162 arrestations et des milliers d'enseignants dans la rue
Au lendemain du drame, la réponse des autorités a été immédiate. Le ministre turc de la Justice, Akin Gurlek, a annoncé que 162 personnes avaient été interpellées à travers le pays, et que plus de 1 000 comptes de réseaux sociaux avaient été bloqués. Ces comptes étaient accusés d'avoir "diffusé des contenus susceptibles de semer la peur, l'anxiété et la panique au sein de la population" et d'avoir fait "l'apologie du crime et des criminels", a-t-il précisé sur le réseau social X.
La colère gronde aussi dans les rangs de l'enseignement. Plus de 3 500 enseignants turcs ont manifesté ce jeudi 16 avril à Ankara, à l'appel de plusieurs syndicats, pour exiger la démission du ministre de l'Education. "Des taches de sang sur mon métier" ou encore "Où étiez-vous quand nos enfants étaient en train de mourir ?", ont scandé les manifestants.
Deux fusillades en quelques jours, un pays sous le choc
La tuerie de Kahramanmaras n'est pas un incident isolé. Quelques jours plus tôt, une autre fusillade avait fait seize blessés dans un lycée situé environ 200 kilomètres plus à l'est, faisant de cette semaine l'une des plus meurtrières de l'histoire scolaire turque. Ce type de violence armée en milieu scolaire reste pourtant rare dans le pays.

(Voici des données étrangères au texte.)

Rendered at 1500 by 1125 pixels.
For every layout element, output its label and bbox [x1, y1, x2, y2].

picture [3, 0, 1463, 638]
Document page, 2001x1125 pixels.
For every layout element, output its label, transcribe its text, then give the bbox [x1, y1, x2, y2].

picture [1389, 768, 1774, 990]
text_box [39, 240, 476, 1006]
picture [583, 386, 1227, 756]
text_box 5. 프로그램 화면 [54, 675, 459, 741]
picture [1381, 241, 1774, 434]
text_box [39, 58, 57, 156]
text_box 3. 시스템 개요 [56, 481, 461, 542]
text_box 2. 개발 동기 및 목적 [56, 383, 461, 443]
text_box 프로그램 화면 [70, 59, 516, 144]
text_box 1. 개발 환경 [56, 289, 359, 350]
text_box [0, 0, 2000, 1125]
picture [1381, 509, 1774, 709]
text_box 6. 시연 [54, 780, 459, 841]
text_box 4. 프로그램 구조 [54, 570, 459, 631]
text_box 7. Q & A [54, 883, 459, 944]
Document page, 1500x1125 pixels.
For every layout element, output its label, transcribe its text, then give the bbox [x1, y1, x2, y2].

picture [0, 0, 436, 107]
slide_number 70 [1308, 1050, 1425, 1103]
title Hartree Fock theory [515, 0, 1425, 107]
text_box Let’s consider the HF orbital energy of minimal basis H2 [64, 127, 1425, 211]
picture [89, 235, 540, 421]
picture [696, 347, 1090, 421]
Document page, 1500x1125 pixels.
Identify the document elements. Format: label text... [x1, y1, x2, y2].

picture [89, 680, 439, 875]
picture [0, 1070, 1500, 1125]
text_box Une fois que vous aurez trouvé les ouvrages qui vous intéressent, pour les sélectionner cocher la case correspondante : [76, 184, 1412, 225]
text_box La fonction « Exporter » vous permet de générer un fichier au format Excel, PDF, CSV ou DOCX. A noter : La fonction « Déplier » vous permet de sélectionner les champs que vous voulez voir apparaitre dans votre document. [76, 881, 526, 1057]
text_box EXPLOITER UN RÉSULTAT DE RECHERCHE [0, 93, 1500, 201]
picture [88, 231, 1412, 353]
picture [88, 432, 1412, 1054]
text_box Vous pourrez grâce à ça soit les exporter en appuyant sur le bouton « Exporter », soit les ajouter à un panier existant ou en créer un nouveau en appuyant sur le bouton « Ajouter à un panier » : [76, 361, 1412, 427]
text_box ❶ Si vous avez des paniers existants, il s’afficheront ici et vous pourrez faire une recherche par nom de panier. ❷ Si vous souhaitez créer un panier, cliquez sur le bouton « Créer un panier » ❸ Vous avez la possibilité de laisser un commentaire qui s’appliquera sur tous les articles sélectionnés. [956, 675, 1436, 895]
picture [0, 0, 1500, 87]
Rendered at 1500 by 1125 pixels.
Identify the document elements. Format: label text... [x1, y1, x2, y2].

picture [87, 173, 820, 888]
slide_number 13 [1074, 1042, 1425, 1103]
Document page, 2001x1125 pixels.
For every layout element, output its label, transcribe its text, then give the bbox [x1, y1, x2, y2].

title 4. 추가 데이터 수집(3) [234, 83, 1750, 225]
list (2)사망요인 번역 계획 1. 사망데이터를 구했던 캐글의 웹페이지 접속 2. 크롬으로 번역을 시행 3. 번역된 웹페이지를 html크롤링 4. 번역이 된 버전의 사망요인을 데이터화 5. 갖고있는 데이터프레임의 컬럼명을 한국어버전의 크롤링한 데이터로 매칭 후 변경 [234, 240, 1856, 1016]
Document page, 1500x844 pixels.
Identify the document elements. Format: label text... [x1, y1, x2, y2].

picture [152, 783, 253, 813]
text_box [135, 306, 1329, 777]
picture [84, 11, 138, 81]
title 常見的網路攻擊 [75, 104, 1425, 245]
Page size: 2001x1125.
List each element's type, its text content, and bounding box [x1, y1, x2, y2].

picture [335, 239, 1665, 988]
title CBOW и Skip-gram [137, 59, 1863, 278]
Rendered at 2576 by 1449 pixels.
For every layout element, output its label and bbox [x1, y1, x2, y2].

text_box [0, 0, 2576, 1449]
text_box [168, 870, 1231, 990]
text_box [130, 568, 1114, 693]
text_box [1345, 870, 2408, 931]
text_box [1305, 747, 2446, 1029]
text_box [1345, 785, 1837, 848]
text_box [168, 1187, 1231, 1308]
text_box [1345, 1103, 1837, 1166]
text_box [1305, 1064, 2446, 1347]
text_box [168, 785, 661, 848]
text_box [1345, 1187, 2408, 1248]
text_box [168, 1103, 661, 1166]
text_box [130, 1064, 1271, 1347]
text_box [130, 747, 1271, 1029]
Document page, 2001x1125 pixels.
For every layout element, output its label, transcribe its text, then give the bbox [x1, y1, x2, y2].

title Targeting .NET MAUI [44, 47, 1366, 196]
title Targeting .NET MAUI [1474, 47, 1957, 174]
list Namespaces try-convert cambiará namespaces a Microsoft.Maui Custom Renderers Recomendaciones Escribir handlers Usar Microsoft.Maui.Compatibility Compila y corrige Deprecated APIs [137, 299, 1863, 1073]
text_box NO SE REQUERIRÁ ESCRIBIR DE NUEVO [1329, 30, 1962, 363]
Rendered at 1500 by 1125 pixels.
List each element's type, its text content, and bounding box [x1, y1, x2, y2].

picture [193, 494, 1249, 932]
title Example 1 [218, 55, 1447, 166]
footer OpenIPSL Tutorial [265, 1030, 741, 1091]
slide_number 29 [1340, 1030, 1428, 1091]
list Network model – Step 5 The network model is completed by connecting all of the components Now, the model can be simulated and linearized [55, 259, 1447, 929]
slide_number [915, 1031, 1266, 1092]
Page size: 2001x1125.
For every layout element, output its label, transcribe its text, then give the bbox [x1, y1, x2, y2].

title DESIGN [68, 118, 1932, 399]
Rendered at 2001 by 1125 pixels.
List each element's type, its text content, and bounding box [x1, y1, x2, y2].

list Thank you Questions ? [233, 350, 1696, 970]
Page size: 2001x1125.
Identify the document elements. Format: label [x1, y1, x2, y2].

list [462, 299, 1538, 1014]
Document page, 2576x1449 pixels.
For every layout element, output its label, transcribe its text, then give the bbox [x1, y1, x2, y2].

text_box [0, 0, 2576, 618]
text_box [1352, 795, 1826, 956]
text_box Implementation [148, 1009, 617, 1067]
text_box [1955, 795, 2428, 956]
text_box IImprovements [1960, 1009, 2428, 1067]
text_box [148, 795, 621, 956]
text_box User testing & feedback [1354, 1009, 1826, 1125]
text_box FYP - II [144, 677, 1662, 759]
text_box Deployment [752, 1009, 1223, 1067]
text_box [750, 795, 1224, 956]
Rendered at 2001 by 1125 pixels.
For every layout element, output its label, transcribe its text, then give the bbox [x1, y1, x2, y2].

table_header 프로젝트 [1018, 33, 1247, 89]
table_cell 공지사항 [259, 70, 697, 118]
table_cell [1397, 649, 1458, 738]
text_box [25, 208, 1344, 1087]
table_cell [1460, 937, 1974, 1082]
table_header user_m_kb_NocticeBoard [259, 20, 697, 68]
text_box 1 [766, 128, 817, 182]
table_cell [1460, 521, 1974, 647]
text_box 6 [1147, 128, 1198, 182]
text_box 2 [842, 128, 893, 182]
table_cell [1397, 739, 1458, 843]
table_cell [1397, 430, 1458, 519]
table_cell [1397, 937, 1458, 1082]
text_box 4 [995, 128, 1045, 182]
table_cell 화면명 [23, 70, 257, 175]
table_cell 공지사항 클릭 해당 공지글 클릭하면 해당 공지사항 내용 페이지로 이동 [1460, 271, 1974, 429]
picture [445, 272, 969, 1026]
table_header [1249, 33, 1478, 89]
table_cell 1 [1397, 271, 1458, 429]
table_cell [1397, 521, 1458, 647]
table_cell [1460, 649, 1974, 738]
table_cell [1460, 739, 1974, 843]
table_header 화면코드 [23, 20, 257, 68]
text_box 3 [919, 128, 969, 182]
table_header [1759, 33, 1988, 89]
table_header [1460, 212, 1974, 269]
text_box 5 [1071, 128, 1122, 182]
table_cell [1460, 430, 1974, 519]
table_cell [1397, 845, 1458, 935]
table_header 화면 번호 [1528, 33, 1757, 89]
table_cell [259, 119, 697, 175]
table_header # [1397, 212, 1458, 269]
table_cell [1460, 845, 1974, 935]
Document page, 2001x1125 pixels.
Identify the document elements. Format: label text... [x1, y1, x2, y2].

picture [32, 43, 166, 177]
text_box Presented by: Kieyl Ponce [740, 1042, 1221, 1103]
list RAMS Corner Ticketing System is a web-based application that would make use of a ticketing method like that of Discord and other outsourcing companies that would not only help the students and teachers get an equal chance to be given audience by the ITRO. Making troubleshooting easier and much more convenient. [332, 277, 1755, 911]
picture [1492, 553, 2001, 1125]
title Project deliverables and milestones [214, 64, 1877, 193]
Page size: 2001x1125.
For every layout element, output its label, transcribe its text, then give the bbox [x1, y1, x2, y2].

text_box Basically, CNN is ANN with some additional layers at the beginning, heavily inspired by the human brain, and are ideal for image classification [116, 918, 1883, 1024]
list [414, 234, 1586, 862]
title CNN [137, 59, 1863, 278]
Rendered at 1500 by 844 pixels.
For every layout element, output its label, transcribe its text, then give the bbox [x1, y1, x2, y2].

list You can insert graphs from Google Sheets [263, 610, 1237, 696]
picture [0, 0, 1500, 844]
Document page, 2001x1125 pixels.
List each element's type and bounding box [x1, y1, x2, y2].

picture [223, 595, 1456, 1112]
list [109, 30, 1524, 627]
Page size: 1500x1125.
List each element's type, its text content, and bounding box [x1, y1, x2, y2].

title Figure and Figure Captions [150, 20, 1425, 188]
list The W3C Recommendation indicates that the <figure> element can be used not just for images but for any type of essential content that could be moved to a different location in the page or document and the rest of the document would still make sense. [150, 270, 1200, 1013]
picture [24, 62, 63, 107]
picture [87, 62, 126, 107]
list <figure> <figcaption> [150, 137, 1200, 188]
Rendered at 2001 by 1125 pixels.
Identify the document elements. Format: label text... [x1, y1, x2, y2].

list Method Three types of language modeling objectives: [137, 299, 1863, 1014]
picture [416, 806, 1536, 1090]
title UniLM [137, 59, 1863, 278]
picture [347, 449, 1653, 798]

Ces drames surviennent dans un contexte de tensions sociales croissantes et interrogent la société turque sur la radicalisation des jeunes en ligne. Comme on a pu le constater en France avec l'affaire de l'attentat déjoué à Paris où des mineurs avaient été recrutés via Snapchat, les plateformes numériques jouent un rôle croissant dans l'embrigadement des adolescents. En Turquie, la question de la régulation d'internet et des contenus haineux revient désormais au centre du débat public, à mesure que les investigations du parquet progressent sur les motivations profondes du tireur de 14 ans.